When combined with personnel costs of N4.51 trillion for ministries, departments, agencies, and government-owned enterprises, total spending on debt and wages rose to N14.32 trillion. This figure exceeded the total revenue for the period, meaning debt and salaries alone accounted for approximately 105% of federal income, underscoring a severe strain on fiscal resources.

The shortfall in revenue was largely due to a sharp decline in oil earnings. Oil revenue totaled N4.64 trillion against a pro rata target of N12.25 trillion, a 62.2% deficit. While some non-oil tax revenues, including Value Added Tax (VAT) and Company Income Tax, slightly outperformed expectations, they were insufficient to offset the massive losses from the oil sector. Other revenue streams, such as customs duties and federation account levies, fell well below target.

Debt servicing exceeded budget projections, with domestic debt service at N4.65 trillion (10.9% above target) and foreign debt at N5.07 trillion (28.7% above target). By contrast, capital expenditure suffered a severe shortfall, with only N3.60 trillion spent out of a pro rata budget of N13.67 trillion—a 73.7% gap. This underfunding has constrained critical investments in infrastructure, education, and health.

The MTEF report notes that debt pressures continue to dominate Nigeria’s fiscal landscape, echoing 2024 trends where 77.5% of revenue was consumed by debt service. Analysts warn that without stronger revenue generation and tighter debt management, these fiscal pressures could further crowd out essential public spending, limiting Nigeria’s economic growth and development prospects.

> [Data for analysis]
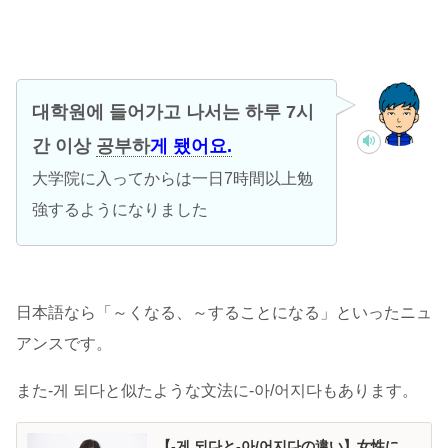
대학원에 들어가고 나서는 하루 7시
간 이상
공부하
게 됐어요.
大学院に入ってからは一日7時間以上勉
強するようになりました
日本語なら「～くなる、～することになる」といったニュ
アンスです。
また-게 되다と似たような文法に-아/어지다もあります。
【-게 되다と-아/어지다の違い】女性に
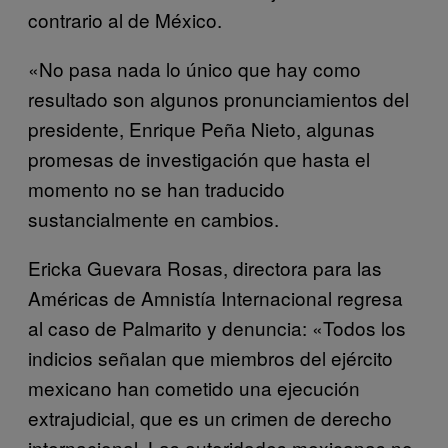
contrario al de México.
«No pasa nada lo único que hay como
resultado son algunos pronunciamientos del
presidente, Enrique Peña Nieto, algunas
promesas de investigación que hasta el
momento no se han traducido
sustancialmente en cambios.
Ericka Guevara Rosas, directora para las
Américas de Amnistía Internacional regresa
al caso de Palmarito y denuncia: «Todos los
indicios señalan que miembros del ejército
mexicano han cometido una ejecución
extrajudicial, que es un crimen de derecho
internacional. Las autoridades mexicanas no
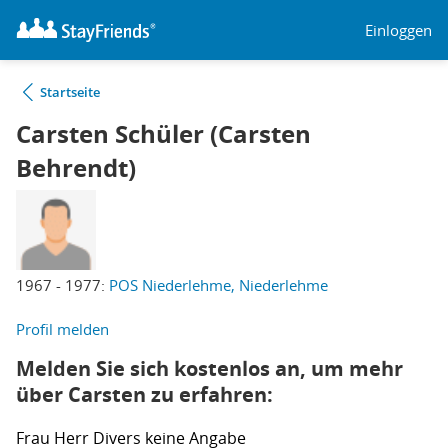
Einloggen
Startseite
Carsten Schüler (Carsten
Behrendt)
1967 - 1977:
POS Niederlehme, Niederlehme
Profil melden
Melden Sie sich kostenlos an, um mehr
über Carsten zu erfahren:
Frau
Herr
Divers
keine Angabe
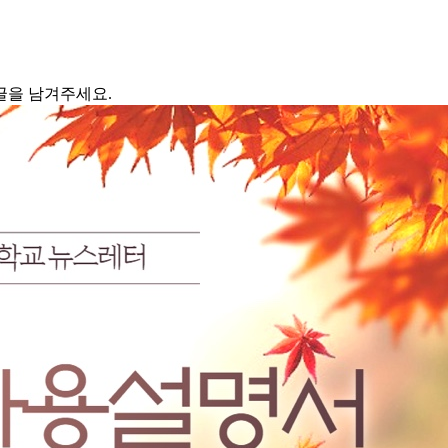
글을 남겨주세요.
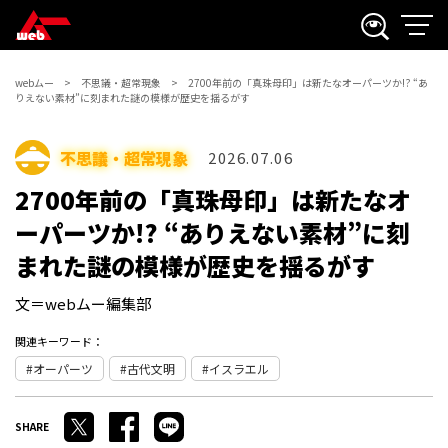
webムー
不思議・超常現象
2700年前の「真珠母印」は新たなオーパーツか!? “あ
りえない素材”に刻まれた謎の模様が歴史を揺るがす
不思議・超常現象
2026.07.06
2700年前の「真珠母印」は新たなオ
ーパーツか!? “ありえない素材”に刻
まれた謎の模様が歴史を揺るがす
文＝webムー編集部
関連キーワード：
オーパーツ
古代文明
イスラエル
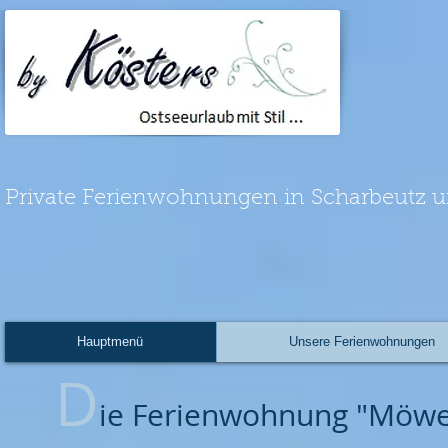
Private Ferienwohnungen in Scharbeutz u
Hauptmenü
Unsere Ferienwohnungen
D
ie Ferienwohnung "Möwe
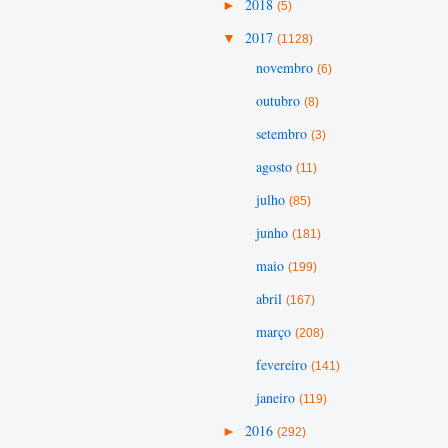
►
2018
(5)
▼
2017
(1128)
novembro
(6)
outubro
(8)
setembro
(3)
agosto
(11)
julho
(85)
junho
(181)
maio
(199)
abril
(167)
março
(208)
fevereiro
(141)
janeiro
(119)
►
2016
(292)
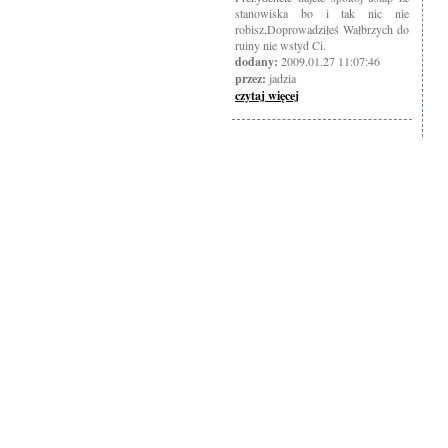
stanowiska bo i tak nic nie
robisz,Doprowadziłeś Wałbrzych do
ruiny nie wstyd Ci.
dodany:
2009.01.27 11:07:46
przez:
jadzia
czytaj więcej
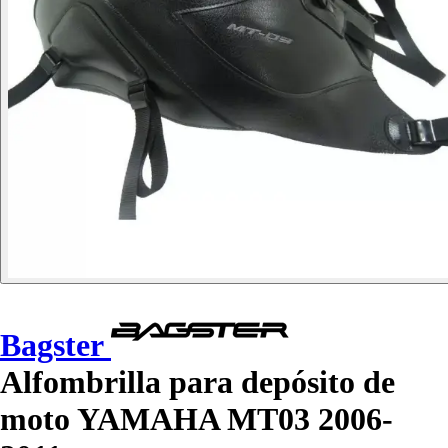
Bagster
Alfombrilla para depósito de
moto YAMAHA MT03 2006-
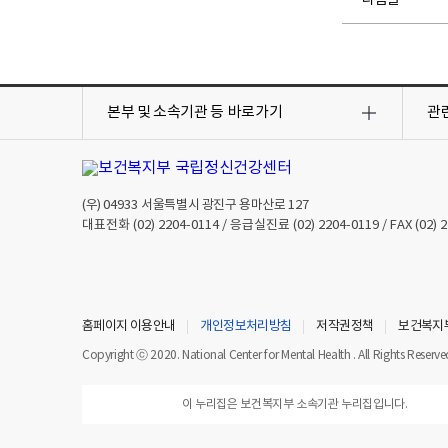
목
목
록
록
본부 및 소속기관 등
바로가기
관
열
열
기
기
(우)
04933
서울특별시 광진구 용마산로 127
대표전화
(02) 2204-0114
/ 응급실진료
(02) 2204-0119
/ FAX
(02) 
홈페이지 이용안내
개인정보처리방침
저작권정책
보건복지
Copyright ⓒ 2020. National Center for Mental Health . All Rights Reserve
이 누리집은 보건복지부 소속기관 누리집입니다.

--

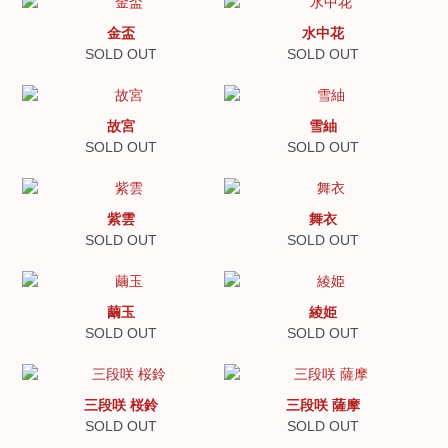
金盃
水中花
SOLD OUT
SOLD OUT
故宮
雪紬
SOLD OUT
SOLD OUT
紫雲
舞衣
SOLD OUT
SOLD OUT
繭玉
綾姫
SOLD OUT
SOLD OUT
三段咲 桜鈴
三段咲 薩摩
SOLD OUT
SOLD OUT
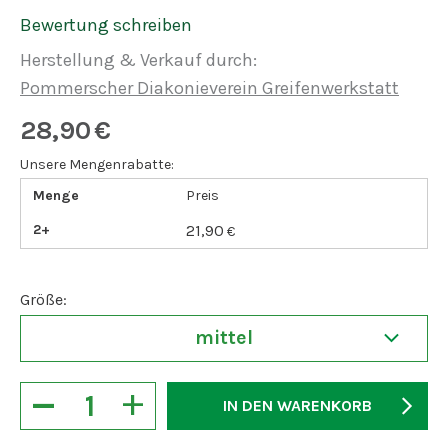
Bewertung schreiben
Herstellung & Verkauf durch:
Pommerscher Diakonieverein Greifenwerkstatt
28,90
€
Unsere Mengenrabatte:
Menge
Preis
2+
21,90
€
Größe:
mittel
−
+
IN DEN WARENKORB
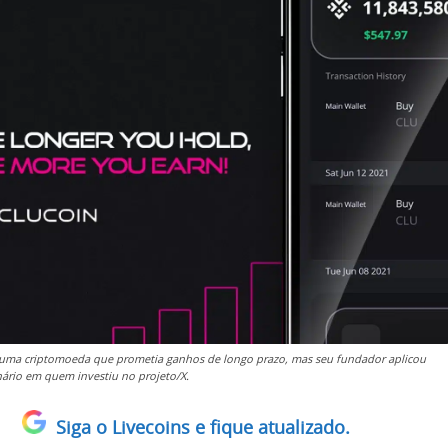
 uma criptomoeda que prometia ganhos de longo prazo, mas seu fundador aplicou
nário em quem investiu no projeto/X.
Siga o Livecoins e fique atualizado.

...

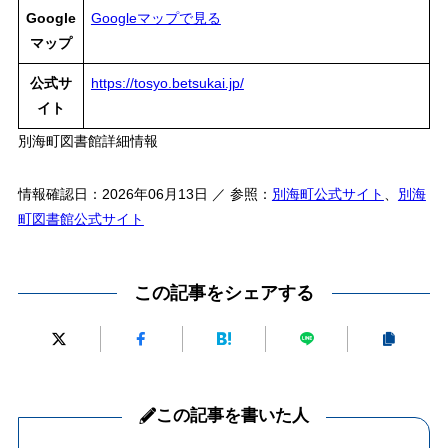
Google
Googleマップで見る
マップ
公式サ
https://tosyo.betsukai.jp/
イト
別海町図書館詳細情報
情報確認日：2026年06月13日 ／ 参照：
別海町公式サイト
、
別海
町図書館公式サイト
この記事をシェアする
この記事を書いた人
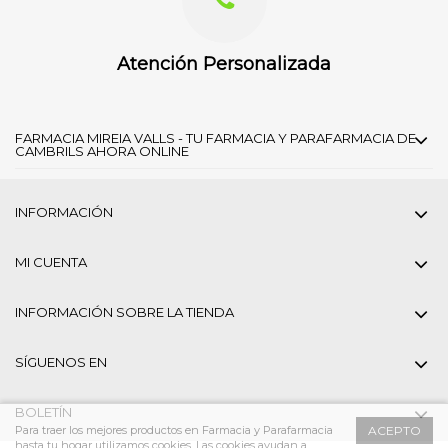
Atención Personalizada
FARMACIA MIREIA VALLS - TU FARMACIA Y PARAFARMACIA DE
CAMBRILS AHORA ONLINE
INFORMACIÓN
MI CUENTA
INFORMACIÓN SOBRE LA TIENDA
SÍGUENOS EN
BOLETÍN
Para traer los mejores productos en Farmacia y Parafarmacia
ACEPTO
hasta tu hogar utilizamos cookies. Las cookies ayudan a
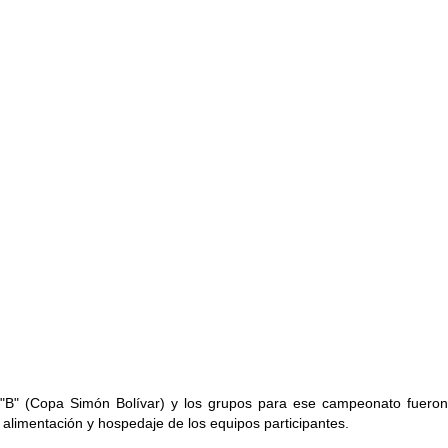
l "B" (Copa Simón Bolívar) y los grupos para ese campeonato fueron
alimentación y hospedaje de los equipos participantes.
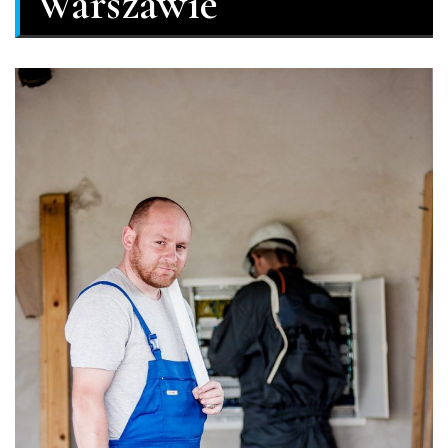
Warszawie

> [What to do] Reproduce the passage on Nigeria's federal finances, starting at "The MTEF report" and ending at "and development prospects.", but substitute "Economists" for "Analysts".

> [Answer box]
The MTEF report notes that debt pressures continue to dominate Nigeria’s fiscal landscape, echoing 2024 trends where 77.5% of revenue was consumed by debt service. Economists warn that without stronger revenue generation and tighter debt management, these fiscal pressures could further crowd out essential public spending, limiting Nigeria’s economic growth and development prospects.